A: Multiple studies have quantified the strength of U.S. consumer demand for sustainable products and services, and Americans rank above the global average in considering sustainability an important part of their purchase habits. Digital product passports can help companies nurture consumer trust and uphold sustainability commitments by offering data-driven supply chain transparency and, amid such dramatic global logistical disruption, help U.S. enterprises navigate a litany of supply chain management risks.

These product passports can push companies into our digital-first future and provide the resources required to manage evolving new challenges. Already, we’re seeing enormous demand for traceability in two major industries – batteries and food and beverage. Mandated digital passports for electric vehicle batteries (a requirement advanced by U.S.-based Global Battery Alliance) are already underway, and the U.S. Food and Drug Administration has already called for tech-enabled traceability as a foundational element of its New Era of Smarter Food Safety manufacturing blueprint. Many other core American sectors are expected to follow in calling for better supply chain visibility.

Q: Why is traceability so important for ensuring a sustainable supply chain?
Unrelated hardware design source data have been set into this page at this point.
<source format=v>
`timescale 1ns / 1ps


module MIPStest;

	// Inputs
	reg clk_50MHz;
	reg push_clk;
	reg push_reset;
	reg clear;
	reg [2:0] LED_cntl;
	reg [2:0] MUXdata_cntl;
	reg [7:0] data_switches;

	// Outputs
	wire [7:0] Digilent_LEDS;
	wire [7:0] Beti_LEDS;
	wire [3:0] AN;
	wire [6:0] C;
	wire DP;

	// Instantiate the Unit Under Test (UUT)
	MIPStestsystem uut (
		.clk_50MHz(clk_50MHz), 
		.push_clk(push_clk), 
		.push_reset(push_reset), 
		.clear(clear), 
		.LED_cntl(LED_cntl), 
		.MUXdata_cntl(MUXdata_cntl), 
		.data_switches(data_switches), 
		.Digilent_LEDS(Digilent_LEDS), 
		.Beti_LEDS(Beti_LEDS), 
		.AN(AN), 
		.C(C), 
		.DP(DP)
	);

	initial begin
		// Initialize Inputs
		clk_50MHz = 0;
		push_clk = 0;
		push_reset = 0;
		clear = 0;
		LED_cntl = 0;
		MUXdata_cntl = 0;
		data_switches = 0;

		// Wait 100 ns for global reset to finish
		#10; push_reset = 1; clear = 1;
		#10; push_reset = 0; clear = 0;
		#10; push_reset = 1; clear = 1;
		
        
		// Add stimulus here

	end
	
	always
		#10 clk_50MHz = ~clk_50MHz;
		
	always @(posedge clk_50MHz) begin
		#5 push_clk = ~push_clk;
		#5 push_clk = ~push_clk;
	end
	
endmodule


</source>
A: Traceability is visibility. If business leaders lack a line of sight into their corporate supply chain, they are inherently ill-equipped to address such issues as black/gray market sales, product diversion, illegal labor practices, and unsustainable or polluting production. Traceability technology empowers these leaders – and consumers who engage with their companies – to make informed decisions about their supply chain, the suppliers and inputs involved in production and the sustainability of what they produce. By allowing companies to track products that may have been diverted, stalled or counterfeited, it also offers the critical data needed to comply with stringent regulatory requirements and identify stages of the value chain wherein unsustainable practices may be occurring, generating cost savings and improving customer loyalty.

Q: How does your product digitization and traceability tech work?
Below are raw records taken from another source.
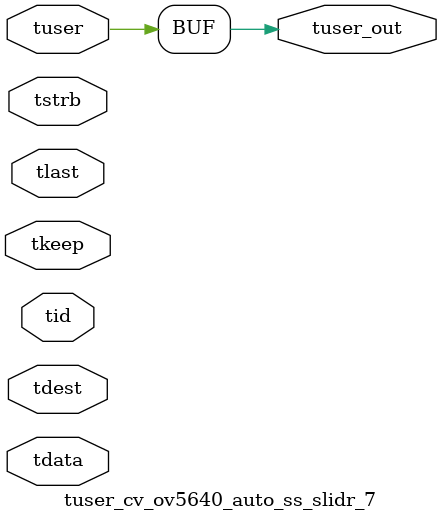
<source format=v>


`timescale 1ps/1ps

module tuser_cv_ov5640_auto_ss_slidr_7 #
(
parameter C_S_AXIS_TUSER_WIDTH = 1,
parameter C_S_AXIS_TDATA_WIDTH = 32,
parameter C_S_AXIS_TID_WIDTH   = 0,
parameter C_S_AXIS_TDEST_WIDTH = 0,
parameter C_M_AXIS_TUSER_WIDTH = 1
)
(
input  [(C_S_AXIS_TUSER_WIDTH == 0 ? 1 : C_S_AXIS_TUSER_WIDTH)-1:0     ] tuser,
input  [(C_S_AXIS_TDATA_WIDTH == 0 ? 1 : C_S_AXIS_TDATA_WIDTH)-1:0     ] tdata,
input  [(C_S_AXIS_TID_WIDTH   == 0 ? 1 : C_S_AXIS_TID_WIDTH)-1:0       ] tid,
input  [(C_S_AXIS_TDEST_WIDTH == 0 ? 1 : C_S_AXIS_TDEST_WIDTH)-1:0     ] tdest,
input  [(C_S_AXIS_TDATA_WIDTH/8)-1:0 ] tkeep,
input  [(C_S_AXIS_TDATA_WIDTH/8)-1:0 ] tstrb,
input                                                                    tlast,
output [C_M_AXIS_TUSER_WIDTH-1:0] tuser_out
);

assign tuser_out = {tuser[0:0]};

endmodule


</source>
A: Kezzler’s technology creates a unique digital identity for every single product. We use this identity to connect all relevant information for that specific item: when, where and how it was made, as well as its journey to the consumer – a sort of digital life record, if you will.

This makes detailed information available to companies, their customers and regulatory bodies at any stage in its supply chain. The platform easily integrates into other IT systems so that it can incorporate, share and parse data with the ecosystem as needed. The result of this is more granular, more accurate and more actionable data that empowers greater supply chain visibility and lower operational and risk management burdens.
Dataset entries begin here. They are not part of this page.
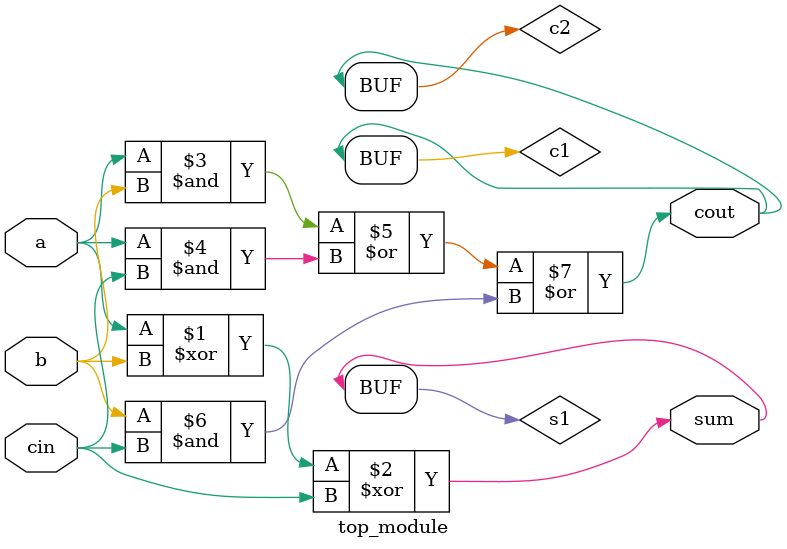
<source format=sv>
module top_module (
    input a,
    input b,
    input cin,
    output cout,
    output sum
);

    wire c1, c2, s1;

    // Full adder implementation
    assign s1 = a ^ b ^ cin;
    assign c1 = (a & b) | (a & cin) | (b & cin);
    assign c2 = c1;
    assign sum = s1;
    assign cout = c2;

endmodule

</source>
Our offering can solve any project from basic product authentication to high-volume, complex traceability scenarios. The challenge with supply-chain digitization initiatives is that they create vast amounts of data and place a burden on system response. What makes our technology unique is that it was purpose-built to solve that challenge and achieve high-transaction, low-latency response even in a large-volume application.

By granting companies unprecedented insight into their supply chain whenever they need it, our traceability technology helps clients meet challenges from counterfeit goods and unauthorized distribution to product diversion to consumer engagement and visibility.

Q: Where do you think product traceability tech will be in the next five years?

A: Traceability technology is already on track to become widely recognized as a financial and operational imperative for companies across industries. In the coming years, I expect that the private sector will see product traceability become a mainstay risk management tool globally and a key pillar of standard-setting as it relates to corporate sustainability commitments and initiatives.

Simultaneously, as traceability technology proliferates through various sectors, consumers will reinforce its rise and come to expect product traceability and supply chain transparency in all the goods they consume. As more consumers experience product traceability offerings, I expect that they will demand the same from other companies with which they engage.